§ GIVEN DATA
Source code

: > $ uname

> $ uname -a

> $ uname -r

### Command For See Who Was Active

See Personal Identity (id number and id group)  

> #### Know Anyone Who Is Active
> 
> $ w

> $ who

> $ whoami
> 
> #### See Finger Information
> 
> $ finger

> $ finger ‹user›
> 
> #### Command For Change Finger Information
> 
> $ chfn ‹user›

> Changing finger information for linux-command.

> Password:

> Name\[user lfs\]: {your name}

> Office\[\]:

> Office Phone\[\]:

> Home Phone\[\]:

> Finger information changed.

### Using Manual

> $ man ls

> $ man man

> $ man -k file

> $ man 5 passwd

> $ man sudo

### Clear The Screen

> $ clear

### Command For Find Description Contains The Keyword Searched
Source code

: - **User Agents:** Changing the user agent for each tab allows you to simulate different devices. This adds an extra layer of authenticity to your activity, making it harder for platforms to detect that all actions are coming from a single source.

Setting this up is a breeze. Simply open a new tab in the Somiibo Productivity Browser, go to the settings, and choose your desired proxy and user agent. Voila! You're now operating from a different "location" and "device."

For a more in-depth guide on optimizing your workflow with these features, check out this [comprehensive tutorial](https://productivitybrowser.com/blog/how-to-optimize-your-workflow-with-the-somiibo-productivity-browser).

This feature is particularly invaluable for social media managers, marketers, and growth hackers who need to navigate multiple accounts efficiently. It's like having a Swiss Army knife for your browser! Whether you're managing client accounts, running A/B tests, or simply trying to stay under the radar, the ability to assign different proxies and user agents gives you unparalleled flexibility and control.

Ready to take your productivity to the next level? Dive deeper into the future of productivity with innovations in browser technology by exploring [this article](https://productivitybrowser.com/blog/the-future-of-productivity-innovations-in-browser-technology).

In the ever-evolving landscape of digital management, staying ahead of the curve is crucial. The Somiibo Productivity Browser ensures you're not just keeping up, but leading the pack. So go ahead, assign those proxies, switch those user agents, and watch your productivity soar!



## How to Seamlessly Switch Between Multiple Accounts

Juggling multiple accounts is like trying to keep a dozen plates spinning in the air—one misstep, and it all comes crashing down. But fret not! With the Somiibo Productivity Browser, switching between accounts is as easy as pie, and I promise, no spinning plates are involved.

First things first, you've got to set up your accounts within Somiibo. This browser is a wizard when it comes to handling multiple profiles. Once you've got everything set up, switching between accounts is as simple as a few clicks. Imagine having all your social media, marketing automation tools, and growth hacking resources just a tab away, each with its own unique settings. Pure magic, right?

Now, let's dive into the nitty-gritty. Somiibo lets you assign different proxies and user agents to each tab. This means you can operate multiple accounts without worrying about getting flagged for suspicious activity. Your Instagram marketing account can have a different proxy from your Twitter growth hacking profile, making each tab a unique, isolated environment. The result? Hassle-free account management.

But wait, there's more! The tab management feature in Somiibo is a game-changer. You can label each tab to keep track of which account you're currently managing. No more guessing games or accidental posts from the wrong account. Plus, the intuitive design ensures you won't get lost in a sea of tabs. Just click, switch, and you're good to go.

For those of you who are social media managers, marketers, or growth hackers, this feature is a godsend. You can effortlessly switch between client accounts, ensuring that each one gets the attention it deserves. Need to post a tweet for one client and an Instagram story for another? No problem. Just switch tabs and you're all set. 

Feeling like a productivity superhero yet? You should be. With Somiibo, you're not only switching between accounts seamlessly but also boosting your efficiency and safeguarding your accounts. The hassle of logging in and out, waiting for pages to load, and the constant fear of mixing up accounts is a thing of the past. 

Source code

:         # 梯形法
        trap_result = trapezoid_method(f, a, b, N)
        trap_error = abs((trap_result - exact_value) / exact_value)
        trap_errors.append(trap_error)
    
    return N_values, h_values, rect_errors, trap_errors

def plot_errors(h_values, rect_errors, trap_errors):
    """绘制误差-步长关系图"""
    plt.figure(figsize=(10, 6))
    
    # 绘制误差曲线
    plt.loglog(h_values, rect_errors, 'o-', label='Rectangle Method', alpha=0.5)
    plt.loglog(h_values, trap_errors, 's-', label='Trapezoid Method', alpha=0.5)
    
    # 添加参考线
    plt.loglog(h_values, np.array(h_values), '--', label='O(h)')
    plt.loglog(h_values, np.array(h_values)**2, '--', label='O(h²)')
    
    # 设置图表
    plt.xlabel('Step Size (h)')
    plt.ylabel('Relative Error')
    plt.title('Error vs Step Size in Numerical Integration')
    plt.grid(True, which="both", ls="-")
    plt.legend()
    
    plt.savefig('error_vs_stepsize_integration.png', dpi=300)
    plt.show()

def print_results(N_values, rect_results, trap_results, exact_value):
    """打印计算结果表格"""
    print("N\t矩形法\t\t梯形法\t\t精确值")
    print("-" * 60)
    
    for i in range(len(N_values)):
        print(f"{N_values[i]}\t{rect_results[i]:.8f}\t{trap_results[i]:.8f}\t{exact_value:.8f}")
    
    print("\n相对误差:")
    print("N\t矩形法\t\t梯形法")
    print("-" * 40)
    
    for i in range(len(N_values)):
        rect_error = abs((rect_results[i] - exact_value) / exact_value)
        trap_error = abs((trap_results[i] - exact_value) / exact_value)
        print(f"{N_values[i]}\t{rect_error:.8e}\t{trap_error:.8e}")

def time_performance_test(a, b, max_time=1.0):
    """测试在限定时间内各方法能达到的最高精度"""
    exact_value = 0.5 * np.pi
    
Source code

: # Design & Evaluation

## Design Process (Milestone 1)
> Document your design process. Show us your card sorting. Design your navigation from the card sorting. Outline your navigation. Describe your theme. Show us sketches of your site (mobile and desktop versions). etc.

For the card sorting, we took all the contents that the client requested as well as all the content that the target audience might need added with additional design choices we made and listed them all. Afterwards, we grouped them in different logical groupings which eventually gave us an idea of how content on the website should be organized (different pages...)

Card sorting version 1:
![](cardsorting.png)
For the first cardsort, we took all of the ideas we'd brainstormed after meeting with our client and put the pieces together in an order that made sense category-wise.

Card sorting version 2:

§ YOUR GOAL
Output the lines from the one with "trap_error = abs((trap_results[i]" to the final line of the entries above, exactly as they stand, please, and nothing else.

§ RESPONSE AREA
        trap_error = abs((trap_results[i] - exact_value) / exact_value)
        print(f"{N_values[i]}\t{rect_error:.8e}\t{trap_error:.8e}")

def time_performance_test(a, b, max_time=1.0):
    """测试在限定时间内各方法能达到的最高精度"""
    exact_value = 0.5 * np.pi
    
Source code

: # Design & Evaluation

## Design Process (Milestone 1)
> Document your design process. Show us your card sorting. Design your navigation from the card sorting. Outline your navigation. Describe your theme. Show us sketches of your site (mobile and desktop versions). etc.

For the card sorting, we took all the contents that the client requested as well as all the content that the target audience might need added with additional design choices we made and listed them all. Afterwards, we grouped them in different logical groupings which eventually gave us an idea of how content on the website should be organized (different pages...)

Card sorting version 1:
![](cardsorting.png)
For the first cardsort, we took all of the ideas we'd brainstormed after meeting with our client and put the pieces together in an order that made sense category-wise.

Card sorting version 2:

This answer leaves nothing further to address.